**Work instruction 1:** Please put the lines of the rows, starting at the line that contains "be decided beforehand.*" and ending at the last line of the rows, into a JSON list of strings with one string per line, leaving out blank lines.

**Selected text:**
/---

While they do have many serious car people among their enthusiasts, their fanbase is also populated by a large number of people who know nothing about cars. It’s the same with the Jeep Wrangler and Grand Cherokee. Many people like and buy them “because their Jeeps”. Not that there’s anything wrong with that but I like to do my own thing and not be part of the crowd.
I’m enthusiastic about certain cars and other things because I find them interesting to me. Which is why I get way more excited over a thirty year old Chrysler minivan than most sports cars 🙂
As one born after this body was introduced, and whose initial exposure to these was as they were being purchased used by the Cousin Eddies of the world, seeing a Camaro of this vintage in such phenomenal shape is a weird experience.
But it also allows what Chevrolet gave it to shine through. No fatties in the back, no rattle can paint job, no poorly repaired body damage. That Glenn’s Camaro is painted dark camel works to amplify the experience. The interior is the most inviting I’ve ever seen on any Camaro of any vintage.
With JP now having expressed appreciation for a Camaro, I now have to borrow a Jackie Gleason line from an F-body themed movie – What is the world coming to? 🙂
It took a car like this to get the job done. It is stunning in person, for both its condition and originality. With the period color, it all came together to appreciate it for what it is. A beautifully preserved original is my very favorite kind of car and this one is every bit that.
I am a little embarrassed that it took me something like a year and a half to write it up. But the concept eventually gelled for me and here we are. It is as if the CC effect is putting a series of cars in front of me that I never cared for and forcing me to reconsider them (the 76 Cadillac comes immediately to mind).
I liked the original Camaros in ’67-68 and hated the restyle in ’70. But, like you, apparently, I’ve mellowed with age and, actually, I’ve come to admire the ’70 design — kind of wish I had one now.
Forget it, though, when they added those massive government-mandated bumpers in
73; those girders wrecked the design. Like giant boils on a teenager’s face.
“… all my life I have been hard-wired to resist popular trends and fads.”
I have the same affliction. Maybe that’s why we both own North America’s least popular minivan, and why we’ve both battled Camaro Disinterest Syndrome.
I was always ambivalent about Camaros and Firebirds; never disgusted by them, just not interested. For me, that changed about 15 years ago when I drove my brother-in-law’s ’95 Firebird. It was downright fun. His car (he still owns it) has the 350 V-8 and 6-spd. manual, and yes, it has all of the faults that we’re all aware of, but the thing is a blast to drive. After driving that car a few times, my apathy towards F-bodies began to thaw.
Of course part of this is because time does heal all wounds, and what annoyed me decades ago no longer bothers me much. But also, I’ve just come to view these cars in a different light.
And congratulations to Glenn for maintaining such a great car.
That is one Bitchin’ Camaro! Truth be told I quite like this shape, and for one reason all the add-ons have always done it for me in a Hot Wheels kind of way, which is weird as I’m really more of a Matchbox over HW guy which will make sense to anyone with a large collection of either. But for many of the same reasons have never really felt the urge to own one. This one however is magnificent and quite appealing, obviously due to its time capsulinity.

\---

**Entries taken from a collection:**
/---

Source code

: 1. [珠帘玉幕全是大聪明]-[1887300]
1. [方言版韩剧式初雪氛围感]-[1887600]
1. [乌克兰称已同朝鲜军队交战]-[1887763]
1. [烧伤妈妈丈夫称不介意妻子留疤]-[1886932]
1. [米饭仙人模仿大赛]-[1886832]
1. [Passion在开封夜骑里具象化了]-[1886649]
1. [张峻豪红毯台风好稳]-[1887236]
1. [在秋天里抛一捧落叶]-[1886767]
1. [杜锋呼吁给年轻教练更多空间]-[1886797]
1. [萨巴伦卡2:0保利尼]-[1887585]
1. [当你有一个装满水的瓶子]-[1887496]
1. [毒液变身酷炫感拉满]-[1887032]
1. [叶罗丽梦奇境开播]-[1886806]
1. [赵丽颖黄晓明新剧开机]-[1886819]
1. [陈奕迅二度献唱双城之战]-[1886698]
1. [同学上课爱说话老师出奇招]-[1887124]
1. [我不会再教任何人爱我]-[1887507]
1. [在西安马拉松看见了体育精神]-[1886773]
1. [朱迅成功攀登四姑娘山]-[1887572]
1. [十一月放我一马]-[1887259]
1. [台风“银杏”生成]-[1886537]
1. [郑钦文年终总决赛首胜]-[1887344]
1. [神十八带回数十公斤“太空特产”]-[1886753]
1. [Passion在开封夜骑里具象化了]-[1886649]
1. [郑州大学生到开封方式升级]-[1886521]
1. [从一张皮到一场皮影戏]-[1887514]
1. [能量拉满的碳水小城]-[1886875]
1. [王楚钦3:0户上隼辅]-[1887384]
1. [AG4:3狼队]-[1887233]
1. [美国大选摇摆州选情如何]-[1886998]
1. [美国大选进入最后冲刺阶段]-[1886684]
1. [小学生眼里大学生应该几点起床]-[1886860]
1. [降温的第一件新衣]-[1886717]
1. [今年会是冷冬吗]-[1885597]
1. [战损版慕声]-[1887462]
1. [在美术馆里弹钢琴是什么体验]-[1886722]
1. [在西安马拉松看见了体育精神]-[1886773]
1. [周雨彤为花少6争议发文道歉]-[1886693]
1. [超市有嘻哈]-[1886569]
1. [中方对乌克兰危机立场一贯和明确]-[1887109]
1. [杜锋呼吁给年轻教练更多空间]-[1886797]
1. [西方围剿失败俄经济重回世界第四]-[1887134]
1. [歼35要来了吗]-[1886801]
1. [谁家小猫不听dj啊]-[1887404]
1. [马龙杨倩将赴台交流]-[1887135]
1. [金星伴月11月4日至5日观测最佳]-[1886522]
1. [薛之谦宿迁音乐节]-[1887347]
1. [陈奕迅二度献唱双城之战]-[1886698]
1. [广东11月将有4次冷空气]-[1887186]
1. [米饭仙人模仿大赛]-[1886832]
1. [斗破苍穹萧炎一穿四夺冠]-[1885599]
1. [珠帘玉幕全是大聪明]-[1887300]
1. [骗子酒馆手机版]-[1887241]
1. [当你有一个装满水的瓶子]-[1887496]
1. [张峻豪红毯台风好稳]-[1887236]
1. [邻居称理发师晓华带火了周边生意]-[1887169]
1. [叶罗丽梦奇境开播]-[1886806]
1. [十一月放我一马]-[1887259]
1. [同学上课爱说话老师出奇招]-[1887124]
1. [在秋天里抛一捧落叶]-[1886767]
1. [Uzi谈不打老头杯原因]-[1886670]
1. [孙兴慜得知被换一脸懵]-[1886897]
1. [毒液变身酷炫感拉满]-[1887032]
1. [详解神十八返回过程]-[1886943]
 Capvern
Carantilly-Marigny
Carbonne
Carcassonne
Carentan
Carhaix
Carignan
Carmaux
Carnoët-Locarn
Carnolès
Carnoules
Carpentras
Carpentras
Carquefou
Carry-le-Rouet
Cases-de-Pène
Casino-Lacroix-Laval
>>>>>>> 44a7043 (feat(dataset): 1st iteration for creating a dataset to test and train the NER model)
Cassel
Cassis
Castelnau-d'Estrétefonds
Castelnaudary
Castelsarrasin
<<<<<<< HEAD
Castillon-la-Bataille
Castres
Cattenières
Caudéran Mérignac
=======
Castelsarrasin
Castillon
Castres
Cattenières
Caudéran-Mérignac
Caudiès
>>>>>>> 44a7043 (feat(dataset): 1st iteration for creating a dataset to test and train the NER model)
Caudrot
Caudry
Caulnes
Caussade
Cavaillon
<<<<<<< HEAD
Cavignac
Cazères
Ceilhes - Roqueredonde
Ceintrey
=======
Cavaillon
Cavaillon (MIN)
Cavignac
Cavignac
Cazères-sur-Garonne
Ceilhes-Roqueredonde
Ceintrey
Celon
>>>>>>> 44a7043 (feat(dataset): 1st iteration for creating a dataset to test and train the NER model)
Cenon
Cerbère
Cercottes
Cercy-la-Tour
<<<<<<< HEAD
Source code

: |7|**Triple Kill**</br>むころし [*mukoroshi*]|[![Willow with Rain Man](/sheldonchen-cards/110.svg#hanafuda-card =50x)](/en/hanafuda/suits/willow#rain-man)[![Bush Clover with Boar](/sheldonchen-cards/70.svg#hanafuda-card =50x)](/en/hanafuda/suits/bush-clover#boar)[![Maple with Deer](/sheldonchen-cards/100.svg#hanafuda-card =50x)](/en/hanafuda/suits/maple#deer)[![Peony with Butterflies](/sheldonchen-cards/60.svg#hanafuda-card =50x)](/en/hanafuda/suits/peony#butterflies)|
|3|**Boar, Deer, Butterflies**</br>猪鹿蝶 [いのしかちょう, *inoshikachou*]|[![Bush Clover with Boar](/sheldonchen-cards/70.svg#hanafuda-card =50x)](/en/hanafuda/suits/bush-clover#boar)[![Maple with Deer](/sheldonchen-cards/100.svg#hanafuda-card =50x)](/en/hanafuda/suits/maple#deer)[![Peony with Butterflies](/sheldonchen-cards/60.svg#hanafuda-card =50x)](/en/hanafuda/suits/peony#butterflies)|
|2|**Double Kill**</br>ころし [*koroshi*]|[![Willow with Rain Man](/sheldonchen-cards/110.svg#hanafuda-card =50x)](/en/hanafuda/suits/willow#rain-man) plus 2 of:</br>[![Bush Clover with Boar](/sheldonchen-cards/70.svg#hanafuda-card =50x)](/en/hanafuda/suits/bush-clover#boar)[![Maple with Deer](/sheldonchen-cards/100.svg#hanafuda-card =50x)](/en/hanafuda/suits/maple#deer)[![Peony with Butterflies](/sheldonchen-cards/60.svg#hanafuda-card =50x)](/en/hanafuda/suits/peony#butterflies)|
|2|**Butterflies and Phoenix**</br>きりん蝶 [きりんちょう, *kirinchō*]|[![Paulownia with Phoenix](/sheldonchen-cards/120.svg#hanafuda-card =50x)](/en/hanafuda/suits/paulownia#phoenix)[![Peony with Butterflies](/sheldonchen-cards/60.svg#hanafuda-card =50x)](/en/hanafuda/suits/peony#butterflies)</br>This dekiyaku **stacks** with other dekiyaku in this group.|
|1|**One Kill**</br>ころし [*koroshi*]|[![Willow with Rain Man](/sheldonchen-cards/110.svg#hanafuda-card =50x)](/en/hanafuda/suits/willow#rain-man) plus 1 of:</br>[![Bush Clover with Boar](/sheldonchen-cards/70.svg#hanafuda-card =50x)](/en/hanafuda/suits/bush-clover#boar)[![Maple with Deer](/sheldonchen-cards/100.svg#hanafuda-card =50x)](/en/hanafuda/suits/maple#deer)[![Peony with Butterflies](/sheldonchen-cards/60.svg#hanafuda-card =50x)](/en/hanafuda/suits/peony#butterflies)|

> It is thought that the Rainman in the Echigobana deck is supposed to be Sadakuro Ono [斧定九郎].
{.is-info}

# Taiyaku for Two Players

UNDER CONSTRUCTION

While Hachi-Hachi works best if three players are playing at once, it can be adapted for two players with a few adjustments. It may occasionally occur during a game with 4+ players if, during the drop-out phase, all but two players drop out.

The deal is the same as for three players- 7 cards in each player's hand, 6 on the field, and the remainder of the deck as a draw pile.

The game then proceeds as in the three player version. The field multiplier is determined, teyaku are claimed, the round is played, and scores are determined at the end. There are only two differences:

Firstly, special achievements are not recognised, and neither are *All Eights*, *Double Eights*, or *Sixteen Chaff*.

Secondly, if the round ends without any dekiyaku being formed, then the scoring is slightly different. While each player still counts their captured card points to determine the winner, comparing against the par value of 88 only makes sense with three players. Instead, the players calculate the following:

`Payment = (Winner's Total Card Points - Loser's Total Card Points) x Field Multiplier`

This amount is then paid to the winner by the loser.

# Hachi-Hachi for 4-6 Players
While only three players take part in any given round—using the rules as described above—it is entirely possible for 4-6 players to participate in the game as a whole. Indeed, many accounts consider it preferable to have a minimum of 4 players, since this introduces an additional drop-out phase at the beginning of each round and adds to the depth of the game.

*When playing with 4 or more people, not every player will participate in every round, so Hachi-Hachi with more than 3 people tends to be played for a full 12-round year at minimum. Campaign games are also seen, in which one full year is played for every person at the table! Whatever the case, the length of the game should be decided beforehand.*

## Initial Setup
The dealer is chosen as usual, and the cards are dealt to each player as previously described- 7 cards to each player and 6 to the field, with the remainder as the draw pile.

\---

**Work instruction 2:** Repeat the passage of the Camaro comments word for word, starting at "And congratulations to" and ending at "its time capsulinity.".

**Exercise output 1:**
[
  "*When playing with 4 or more people, not every player will participate in every round, so Hachi-Hachi with more than 3 people tends to be played for a full 12-round year at minimum. Campaign games are also seen, in which one full year is played for every person at the table! Whatever the case, the length of the game should be decided beforehand.*",
  "## Initial Setup",
  "The dealer is chosen as usual, and the cards are dealt to each player as previously described- 7 cards to each player and 6 to the field, with the remainder as the draw pile."
]

**Exercise output 2:**
And congratulations to Glenn for maintaining such a great car.
That is one Bitchin’ Camaro! Truth be told I quite like this shape, and for one reason all the add-ons have always done it for me in a Hot Wheels kind of way, which is weird as I’m really more of a Matchbox over HW guy which will make sense to anyone with a large collection of either. But for many of the same reasons have never really felt the urge to own one. This one however is magnificent and quite appealing, obviously due to its time capsulinity.